TRENMEDIA.BIZ.ID - Musim kemarau di Kabupaten Demak, Jawa Tengah, kini menunjukkan intensitasnya yang semakin mengkhawatirkan. Sejumlah wilayah di daerah tersebut dilaporkan mengalami kekeringan ekstrem.

Kondisi ini berdampak langsung pada ketersediaan air bersih, di mana ribuan warga kini harus berjuang untuk memenuhi kebutuhan sehari-hari. Kehidupan yang bergantung pada sumber air alami kini terancam.

Salah satu gambaran nyata dari dampak kemarau ini terlihat di aliran Sungai Avour yang membelah Desa Ngaluran, Kecamatan Karanganyar. Sungai yang biasanya menjadi urat nadi kehidupan masyarakat setempat kini kering kerontang.

Pantauan yang dilakukan pada Selasa, 25 Juni 2024, di lokasi tersebut menampilkan pemandangan yang memilukan. Dasar Sungai Avour yang seharusnya tergenang air kini terlihat pecah-pecah.
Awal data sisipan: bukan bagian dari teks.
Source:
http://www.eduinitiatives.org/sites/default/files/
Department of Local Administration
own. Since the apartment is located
Keretakan tanah yang cukup dalam ini bahkan telah ditumbuhi oleh rumput liar. Hal ini mengindikasikan bahwa sungai tersebut telah tidak dialiri air selama lebih dari satu bulan terakhir.
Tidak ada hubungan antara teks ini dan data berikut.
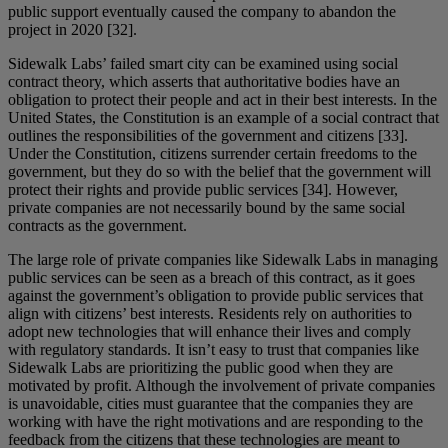
public support eventually caused the company to abandon the
project in 2020 [32].
Sidewalk Labs’ failed smart city can be examined using social
contract theory, which asserts that authoritative bodies have an
obligation to protect their people and act in their best interests. In the
United States, the Constitution is an example of a social contract that
outlines the responsibilities of the government and citizens [33].
Under the Constitution, citizens surrender certain freedoms to the
government, but they do so with the belief that the government will
protect their rights and provide public services [34]. However,
private companies are not necessarily bound by the same social
contracts as the government.
The large role of private companies like Sidewalk Labs in managing
public services can be seen as a breach of this contract, as it goes
against the government’s obligation to provide public services that
align with citizens’ best interests. Residents rely on authorities to
adopt new technologies that will enhance their lives and comply
with regulatory standards. It isn’t easy to trust that companies like
Sidewalk Labs are prioritizing the public good when they are
motivated by profit. Although the involvement of private companies
is unavoidable, cities must guarantee that the companies they are
working with have the right motivations and are responding to the
feedback from the citizens that these technologies are meant to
Kondisi kekeringan yang meluas di Demak ini menimbulkan kekhawatiran mendalam akan potensi krisis air bersih di kalangan masyarakat.
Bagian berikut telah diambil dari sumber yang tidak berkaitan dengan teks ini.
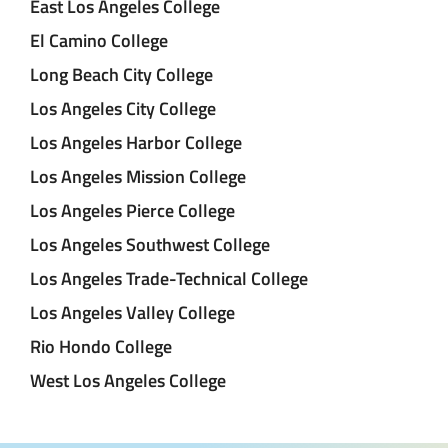
East Los Angeles College
El Camino College
Long Beach City College
Los Angeles City College
Los Angeles Harbor College
Los Angeles Mission College
Los Angeles Pierce College
Los Angeles Southwest College
Los Angeles Trade-Technical College
Los Angeles Valley College
Rio Hondo College
West Los Angeles College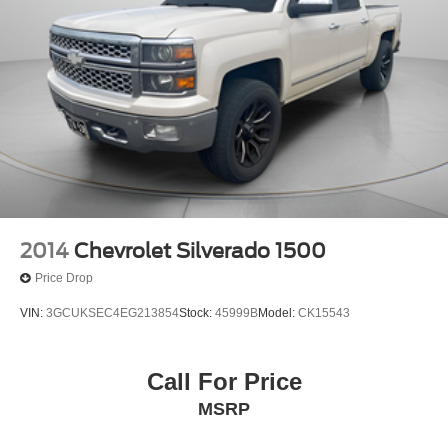
Solid Axle Rear Suspension w/Leaf Springs
4-Wheel Disc Brakes w/4-Wheel ABS, Front Vented
Discs, Brake Assist, Hill Hold Control and Electric
Parking Brake
2014
Chevrolet Silverado 1500
Price Drop
VIN:
3GCUKSEC4EG213854
Stock:
45999B
Model:
CK15543
Call For Price
MSRP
Pemerintah daerah setempat dilaporkan tengah berupaya mencari solusi untuk mengatasi masalah ini. Berbagai langkah mitigasi dan penanggulangan kekeringan sedang digalakkan.

Dikutip dari TIMESINDONESIA.MY.ID, kemarau yang mencekam ini meninggalkan jejak memilukan berupa sungai-sungai yang mengering. Hal ini berdampak pada ribuan jiwa yang berjuang mendapatkan air bersih.

Dikutip dari TIMESINDONESIA.MY.ID, kehidupan yang biasanya mengalir di Sungai Avour kini hanya menyisakan kenangan. Sungai ini menjadi saksi bisu keganasan musim kemarau yang melanda.